I admit that I am a fan of Apple products. As such, I will usually open and read every email they send my way. But with this particular campaign, Apple complicated the entire process by requiring me to jump through too many hoops.
Here’s What Happened:
The main action the email asked me to take was to click on a link to “get the facts about a Mac.” I thought this was a simple enough action to take, so I clicked the link. Clicking the link took me to a screen that required me to identify my university. This was unexpected; I thought I was going to get the facts about a Mac. A side note: This is where my frustration overcame my curiosity and I closed the email. I later came back to the email and went through the entire process only to write this post.
I complied with the request to identify my university. After entering my state and city name and then highlighting my university, I clicked the “Continue” button. Now I was finally ready to see some Mac facts, right?
Instead, I was given yet another screen. This time it was a shopping agreement form. After reading the small text, I clicked the “Agree” button.
Eureka! I had finally arrived at the Mac facts page.
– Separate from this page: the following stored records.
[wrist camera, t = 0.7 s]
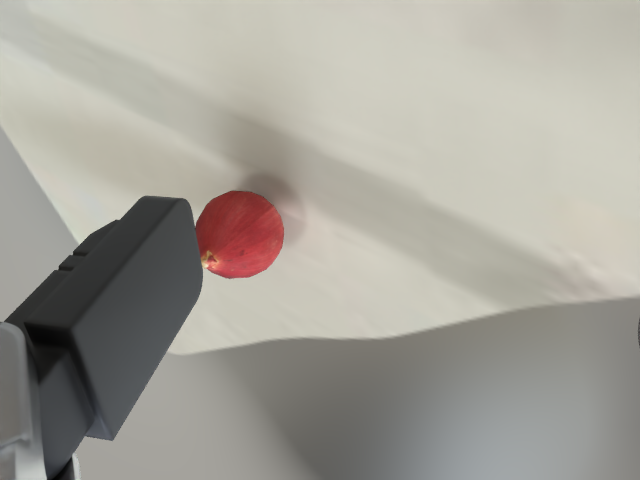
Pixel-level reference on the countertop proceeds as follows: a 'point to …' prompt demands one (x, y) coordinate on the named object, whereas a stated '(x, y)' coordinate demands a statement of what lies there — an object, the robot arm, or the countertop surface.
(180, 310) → the robot arm
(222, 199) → the onion
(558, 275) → the countertop surface
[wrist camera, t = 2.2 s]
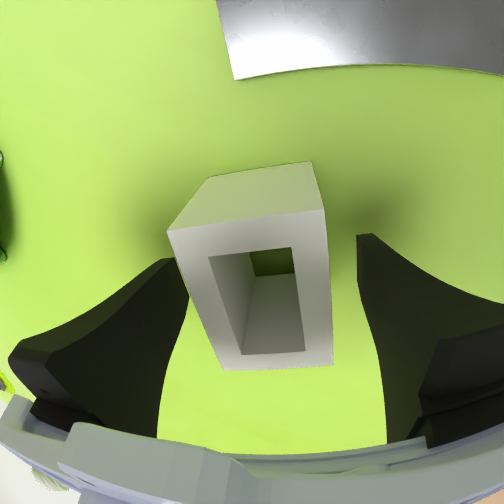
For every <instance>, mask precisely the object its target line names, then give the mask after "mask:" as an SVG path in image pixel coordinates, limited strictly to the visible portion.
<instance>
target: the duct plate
mask: <svg viewBox="0 0 504 504" xmlns="http://www.w3.org/2000/svg"><path fill="white" fill-rule="evenodd" d="M216 3H217V7H218V11H219V15H220V20H221V24H222V28H223V32H224V36H225V40H226V45H227V49H228V53H229V57H230V62H231V66H232V70H233V75H234V79H235V80H244V79H249V78H254V77H259V76H265V75H271V74H277V73H283V72H290V71H298V70H306V69H315V68H326V67H338V66H356V65H415V66H432V67H444V68H453V69H462V70H469V71H476V72H482V73H488V74H494V75H499V76H504V0H216Z"/></svg>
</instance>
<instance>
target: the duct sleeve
mask: <svg viewBox="0 0 504 504" xmlns="http://www.w3.org/2000/svg"><path fill="white" fill-rule="evenodd" d="M166 232H167V235H168V237H169V240H170V243H171V246H172V248H173V251H174V254H175V256H176V259H177V262H178V264H179V267H180V270H181V272H182V275H183V277H184V280H185V282H186V285H187V287H188V290H189V293H190V295H191V297H192V300H193V302H194V305H195V307H196V310H197V312H198V314H199V317H200V319H201V322H202V324H203V326H204V329H205V331H206V333H207V336H208V338H209V340H210V342H211V345H212V347H213V349H214V351H215V354H216V356H217V358H218V360H219V363H220V365H221V367H222V369H223V371H241V370H271V369H289V368H303V367H315V366H326V365H333V325H332V301H331V283H330V268H329V255H328V243H327V231H326V221H325V211H324V206H323V202H322V199H321V195H320V191H319V188H318V184H317V181H316V177H315V174H314V170H313V167H312V164H311V161H308V162H300V163H293V164H286V165H279V166H272V167H265V168H259V169H253V170H247V171H241V172H235V173H230V174H224V175H219V176H213V177H208V178H207V179H206V181H205V182H204V183H203V184H202V186H201V187H200V188H199V189H198V191H197V192H196V193H195V194H194V196H193V197H192V198H191V199H190V201H189V202H188V203H187V205H186V206H185V207H184V208H183V210H182V211H181V212H180V214H179V215H178V216H177V217H176V219H175V220H174V221H173V223H172V224H171V225H170V227H169V228H168V229H167V231H166ZM286 247H291V249H292V255H293V262H294V269H295V273H291V274H281V275H272V276H262V277H255V274H254V270H253V266H252V262H251V258H250V253H249V252H252V251H261V250H269V249H278V248H286Z"/></svg>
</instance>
So how many clicks did it take to reach the facts page? It took a total of five clicks and three different web pages. That’s a huge marketing no-no in my book!
What Should Have Happened:
I should have arrived at the facts page with only one click. Apple should have saved the other clicks (those asking for university information and the shopping agreement) after the facts page – when the email recipients have been given the benefits of a Mac and are more likely to buy.
If an Apple enthusiast, like myself, is unwilling to jump through all those hoops, would someone unfamiliar with Apple go through the trouble? I think not.